Inti dari desakan ini adalah kebutuhan mendesak untuk memastikan tersedianya landasan hukum yang kuat dan matang sebelum prosedur Pemilu selanjutnya dimulai secara resmi. Kesiapan regulasi menjadi fokus utama dalam pernyataan yang dikeluarkan oleh partai berlambang bintang mercy tersebut.
Penyebab utama dari percepatan agenda pembahasan ini adalah terkait dengan kebutuhan waktu yang memadai untuk melaksanakan sosialisasi secara efektif kepada seluruh lapisan masyarakat Indonesia. Sosialisasi yang mendalam dinilai sangat krusial untuk memastikan pemahaman publik.
Masyarakat perlu diberikan kesempatan yang cukup untuk mencerna dan memahami setiap perubahan regulasi yang nantinya akan diberlakukan dalam sistem Pemilu mendatang. Keterlambatan pembahasan berpotensi mengganggu proses edukasi publik ini.
Hal ini disampaikan secara langsung oleh Sekretaris Jenderal (Sekjen) Partai Demokrat, Herman Khaeron, pada hari Rabu, tanggal 8 Juli 2026. Pernyataan tersebut disampaikan dalam kapasitasnya sebagai perwakilan resmi partai.
Momen penyampaian desakan ini terjadi setelah Herman Khaeron menghadiri acara Kick Off Hari Ulang Tahun (HUT) ke-25 Partai Demokrat.
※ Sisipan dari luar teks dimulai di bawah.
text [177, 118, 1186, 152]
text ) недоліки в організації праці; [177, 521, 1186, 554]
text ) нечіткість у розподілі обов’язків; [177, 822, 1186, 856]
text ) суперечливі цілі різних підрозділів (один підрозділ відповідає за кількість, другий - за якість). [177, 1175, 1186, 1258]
Acara internal partai tersebut menjadi ajang strategis untuk menyampaikan pandangan politik partai.
Sekjen Demokrat menekankan pentingnya waktu dalam konteks ini. "Percepatan pembahasan RUU Pemilu sangat mendesak karena kita memerlukan waktu yang cukup untuk sosialisasi yang efektif kepada seluruh masyarakat," " ujar Herman Khaeron.